Watercolorists tend to prefer saturated and transparent paints, not all, but quite a few. It was against this trend that Homer played. In Scribner’s, as I mentioned in the first post at the beginning of this blog, Homer’s watercolors were described as ” direct, simple, crude sometimes –never “pretty”–they [have] the unmistakable look of nature . . . such drawings as these are a judgement upon the easily discerned tendencies of some other artists –toward the sentimental, the gorgeous, and the inanely pretty.” (quoted in Helen A. Cooper “Winslow Homer Watercolors” Yale, 1986). Strange to be critical of “gorgeous” and “pretty” watercolors, but it might be more appropriate to describe what this critic was complaining about as a palette with fully saturated paints. Clearly when the critic writes that Homer’s work “has the unmistakable look of nature”, that means desaturated color.
taking control of saturation
The balance in a painting between saturated colors, usually a few, and the rest grayer, subtler colors, and the interaction between them (simultaneous contrast) is where the color skill of the painter is to be found.
In choosing paints you have to think of saturation losses but also of realistic colors in the real world which are desaturated. You also have to consider the rest of the palette, of the remediation of these losses by simultaneous contrast, that is the color context where you are going to place them. For example dull orange can look more saturated in a blue context; and a dull violet more saturated, in a yellow setting. Then there is the monotony of saturated colors. Desaturated colors make the “eye candy” of saturated colors pop out.
Degas is reported to have said that it is the business of the painter is to use Venetian red (that is a dull, desaturated earth tone) but to make it look like vermillion (a bright strong red.) Making the same point Delacroix once said, “Give me mud, let me surround it as I think fit, and it shall be the radiant flesh of Venus.” Winslow Homer was given a copy of the translation of Michel Eugene Chevreul’s work on the interaction, simultaneous contrast, of colors by his brother, when it’s English translation came out, and is said to have kept it with him at all times. One would assume from this that there is more sophistication in his “simple”, “crude” work than appears obvious.

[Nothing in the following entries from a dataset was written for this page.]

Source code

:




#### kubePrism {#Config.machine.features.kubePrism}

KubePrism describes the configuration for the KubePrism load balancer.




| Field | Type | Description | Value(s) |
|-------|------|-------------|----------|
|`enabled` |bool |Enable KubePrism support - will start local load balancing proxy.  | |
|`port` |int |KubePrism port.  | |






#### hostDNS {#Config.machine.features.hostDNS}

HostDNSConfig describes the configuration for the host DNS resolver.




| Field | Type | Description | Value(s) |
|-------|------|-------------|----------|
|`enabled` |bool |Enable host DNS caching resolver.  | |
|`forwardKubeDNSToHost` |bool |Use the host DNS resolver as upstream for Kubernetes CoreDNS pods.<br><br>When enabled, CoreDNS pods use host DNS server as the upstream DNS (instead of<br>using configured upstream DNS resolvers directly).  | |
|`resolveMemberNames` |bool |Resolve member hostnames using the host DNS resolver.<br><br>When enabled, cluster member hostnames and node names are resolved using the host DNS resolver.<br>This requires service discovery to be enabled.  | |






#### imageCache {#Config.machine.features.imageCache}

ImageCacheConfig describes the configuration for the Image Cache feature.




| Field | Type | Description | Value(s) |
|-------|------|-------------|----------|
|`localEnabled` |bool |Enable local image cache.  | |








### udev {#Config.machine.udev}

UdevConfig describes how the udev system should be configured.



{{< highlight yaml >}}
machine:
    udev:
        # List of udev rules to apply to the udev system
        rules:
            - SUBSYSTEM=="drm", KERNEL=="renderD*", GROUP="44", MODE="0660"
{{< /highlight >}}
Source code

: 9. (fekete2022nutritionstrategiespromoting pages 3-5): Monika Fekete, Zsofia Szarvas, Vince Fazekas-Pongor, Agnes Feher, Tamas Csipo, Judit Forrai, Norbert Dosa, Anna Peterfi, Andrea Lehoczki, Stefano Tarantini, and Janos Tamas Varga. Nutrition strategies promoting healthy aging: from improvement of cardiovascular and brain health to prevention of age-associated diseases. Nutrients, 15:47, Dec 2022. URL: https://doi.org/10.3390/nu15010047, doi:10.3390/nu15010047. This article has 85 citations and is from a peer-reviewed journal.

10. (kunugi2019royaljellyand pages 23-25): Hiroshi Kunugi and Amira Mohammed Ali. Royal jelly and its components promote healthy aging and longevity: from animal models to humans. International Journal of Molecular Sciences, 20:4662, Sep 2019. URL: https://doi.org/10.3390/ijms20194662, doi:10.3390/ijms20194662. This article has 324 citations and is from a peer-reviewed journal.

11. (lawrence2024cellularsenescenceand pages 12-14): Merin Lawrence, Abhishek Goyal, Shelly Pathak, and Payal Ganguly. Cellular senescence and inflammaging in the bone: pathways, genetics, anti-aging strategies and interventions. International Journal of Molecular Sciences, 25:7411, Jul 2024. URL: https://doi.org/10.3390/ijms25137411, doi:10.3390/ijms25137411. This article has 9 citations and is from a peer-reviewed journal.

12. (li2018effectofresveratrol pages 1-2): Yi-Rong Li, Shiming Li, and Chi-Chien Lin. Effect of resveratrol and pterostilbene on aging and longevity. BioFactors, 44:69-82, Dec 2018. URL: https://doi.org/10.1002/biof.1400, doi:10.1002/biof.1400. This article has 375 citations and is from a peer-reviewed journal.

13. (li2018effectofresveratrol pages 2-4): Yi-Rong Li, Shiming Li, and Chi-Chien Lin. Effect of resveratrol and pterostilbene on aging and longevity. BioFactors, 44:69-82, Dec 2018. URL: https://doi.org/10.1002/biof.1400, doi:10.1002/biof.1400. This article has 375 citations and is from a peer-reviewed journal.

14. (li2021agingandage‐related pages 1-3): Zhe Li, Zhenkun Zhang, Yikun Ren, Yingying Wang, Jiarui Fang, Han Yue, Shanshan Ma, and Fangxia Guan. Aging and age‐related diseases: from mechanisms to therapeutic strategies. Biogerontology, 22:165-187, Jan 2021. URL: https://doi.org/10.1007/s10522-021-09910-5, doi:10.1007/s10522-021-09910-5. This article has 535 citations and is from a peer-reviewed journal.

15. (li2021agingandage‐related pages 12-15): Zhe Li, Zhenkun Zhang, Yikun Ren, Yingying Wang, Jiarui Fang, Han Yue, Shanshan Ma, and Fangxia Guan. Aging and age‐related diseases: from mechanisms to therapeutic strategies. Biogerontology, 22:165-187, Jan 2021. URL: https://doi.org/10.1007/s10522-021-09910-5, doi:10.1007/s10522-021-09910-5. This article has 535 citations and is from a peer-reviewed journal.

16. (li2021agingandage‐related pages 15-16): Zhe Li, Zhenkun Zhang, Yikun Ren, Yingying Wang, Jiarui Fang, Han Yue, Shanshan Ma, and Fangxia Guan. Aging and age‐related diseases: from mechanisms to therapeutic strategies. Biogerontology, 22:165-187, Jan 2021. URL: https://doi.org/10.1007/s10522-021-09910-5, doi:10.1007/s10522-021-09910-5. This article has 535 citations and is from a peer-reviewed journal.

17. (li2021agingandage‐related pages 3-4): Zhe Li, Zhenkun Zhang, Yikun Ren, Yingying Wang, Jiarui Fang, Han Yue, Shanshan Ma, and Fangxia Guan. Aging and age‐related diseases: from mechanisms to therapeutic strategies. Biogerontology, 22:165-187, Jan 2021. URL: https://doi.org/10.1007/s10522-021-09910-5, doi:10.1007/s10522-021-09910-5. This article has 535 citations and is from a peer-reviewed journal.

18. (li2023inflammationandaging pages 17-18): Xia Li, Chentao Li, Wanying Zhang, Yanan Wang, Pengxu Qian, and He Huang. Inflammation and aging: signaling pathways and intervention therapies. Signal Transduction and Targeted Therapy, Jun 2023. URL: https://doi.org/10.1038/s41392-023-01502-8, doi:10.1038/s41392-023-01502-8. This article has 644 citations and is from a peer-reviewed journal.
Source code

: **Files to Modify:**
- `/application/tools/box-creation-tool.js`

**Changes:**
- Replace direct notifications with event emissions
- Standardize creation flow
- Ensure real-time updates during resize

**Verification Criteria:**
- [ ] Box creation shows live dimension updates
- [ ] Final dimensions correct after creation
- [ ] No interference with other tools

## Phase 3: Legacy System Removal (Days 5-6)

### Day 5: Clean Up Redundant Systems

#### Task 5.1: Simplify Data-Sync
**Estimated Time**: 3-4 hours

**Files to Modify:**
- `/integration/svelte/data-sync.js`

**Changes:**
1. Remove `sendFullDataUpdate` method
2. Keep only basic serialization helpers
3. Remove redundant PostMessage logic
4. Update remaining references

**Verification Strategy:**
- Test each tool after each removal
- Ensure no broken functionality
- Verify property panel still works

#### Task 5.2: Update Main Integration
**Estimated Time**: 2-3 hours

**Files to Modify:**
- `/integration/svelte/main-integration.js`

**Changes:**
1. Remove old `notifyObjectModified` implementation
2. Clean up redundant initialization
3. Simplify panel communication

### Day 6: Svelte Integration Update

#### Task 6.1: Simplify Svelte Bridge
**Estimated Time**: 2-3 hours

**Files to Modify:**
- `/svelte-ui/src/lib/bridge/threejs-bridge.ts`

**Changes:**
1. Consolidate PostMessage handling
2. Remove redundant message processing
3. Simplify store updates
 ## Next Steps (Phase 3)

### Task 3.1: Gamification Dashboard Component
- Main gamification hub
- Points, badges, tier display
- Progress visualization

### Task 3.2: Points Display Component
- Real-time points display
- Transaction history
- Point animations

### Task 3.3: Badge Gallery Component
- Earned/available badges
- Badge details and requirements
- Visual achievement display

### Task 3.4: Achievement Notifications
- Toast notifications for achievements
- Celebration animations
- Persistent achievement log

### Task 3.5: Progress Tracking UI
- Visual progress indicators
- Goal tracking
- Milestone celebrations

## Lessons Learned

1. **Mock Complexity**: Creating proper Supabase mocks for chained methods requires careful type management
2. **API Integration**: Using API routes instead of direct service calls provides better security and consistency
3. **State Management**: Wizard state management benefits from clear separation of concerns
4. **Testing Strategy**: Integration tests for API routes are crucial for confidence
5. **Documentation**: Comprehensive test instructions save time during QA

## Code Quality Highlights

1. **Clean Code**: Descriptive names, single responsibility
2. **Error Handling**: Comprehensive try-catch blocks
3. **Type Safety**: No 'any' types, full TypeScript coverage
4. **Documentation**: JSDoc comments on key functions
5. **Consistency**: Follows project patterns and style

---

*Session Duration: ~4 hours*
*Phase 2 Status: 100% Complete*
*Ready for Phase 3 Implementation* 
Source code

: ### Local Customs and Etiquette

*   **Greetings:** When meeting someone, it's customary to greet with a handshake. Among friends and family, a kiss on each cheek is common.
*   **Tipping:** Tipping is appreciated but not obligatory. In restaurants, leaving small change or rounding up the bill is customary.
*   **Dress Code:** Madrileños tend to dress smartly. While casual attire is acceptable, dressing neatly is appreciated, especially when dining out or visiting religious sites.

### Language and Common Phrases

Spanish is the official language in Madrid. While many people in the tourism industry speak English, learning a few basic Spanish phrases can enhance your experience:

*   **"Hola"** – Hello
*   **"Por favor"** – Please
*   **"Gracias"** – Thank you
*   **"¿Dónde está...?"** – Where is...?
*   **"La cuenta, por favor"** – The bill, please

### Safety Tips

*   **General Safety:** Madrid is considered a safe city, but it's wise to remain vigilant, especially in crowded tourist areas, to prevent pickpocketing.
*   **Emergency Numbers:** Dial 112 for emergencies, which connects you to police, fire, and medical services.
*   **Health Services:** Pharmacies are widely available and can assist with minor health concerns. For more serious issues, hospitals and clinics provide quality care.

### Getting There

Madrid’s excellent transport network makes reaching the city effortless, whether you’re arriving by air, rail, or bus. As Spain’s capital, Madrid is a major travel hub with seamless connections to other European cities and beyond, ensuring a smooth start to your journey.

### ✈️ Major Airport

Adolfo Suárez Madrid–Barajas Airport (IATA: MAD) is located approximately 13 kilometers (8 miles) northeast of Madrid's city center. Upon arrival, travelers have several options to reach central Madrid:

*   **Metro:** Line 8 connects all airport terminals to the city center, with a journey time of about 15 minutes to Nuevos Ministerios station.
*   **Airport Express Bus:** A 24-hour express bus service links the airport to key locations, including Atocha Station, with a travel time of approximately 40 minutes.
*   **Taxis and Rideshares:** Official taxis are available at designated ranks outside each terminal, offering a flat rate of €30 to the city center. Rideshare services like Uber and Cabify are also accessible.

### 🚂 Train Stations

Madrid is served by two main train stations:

Chevreul started off as a soap chemist but was somehow called in to help the Gobelin tapestry factory which was having complaints about it colors. I think one of the complaints was that their black looked green. This was assumed to be because there was something wrong with the dyes. Fortunately Chevrel was neither a dye chemist or an artist. He figured out it was all about “simultaneous contrast” which he discovered. He lived to be 100 years old, into the era of photography and audio recording. See the photo below.
So the success of artists like Karin Jurick not withstanding (she paints mostly small jewel-like paintings where such a palette is very successful see her blog here), to paint most types of larger more complicated paintings, for convenience, for clear value structure, to stay within a reasonable paint budget, etc. it’s usually necessary to have a “limited palette”, the subject of the next chapter.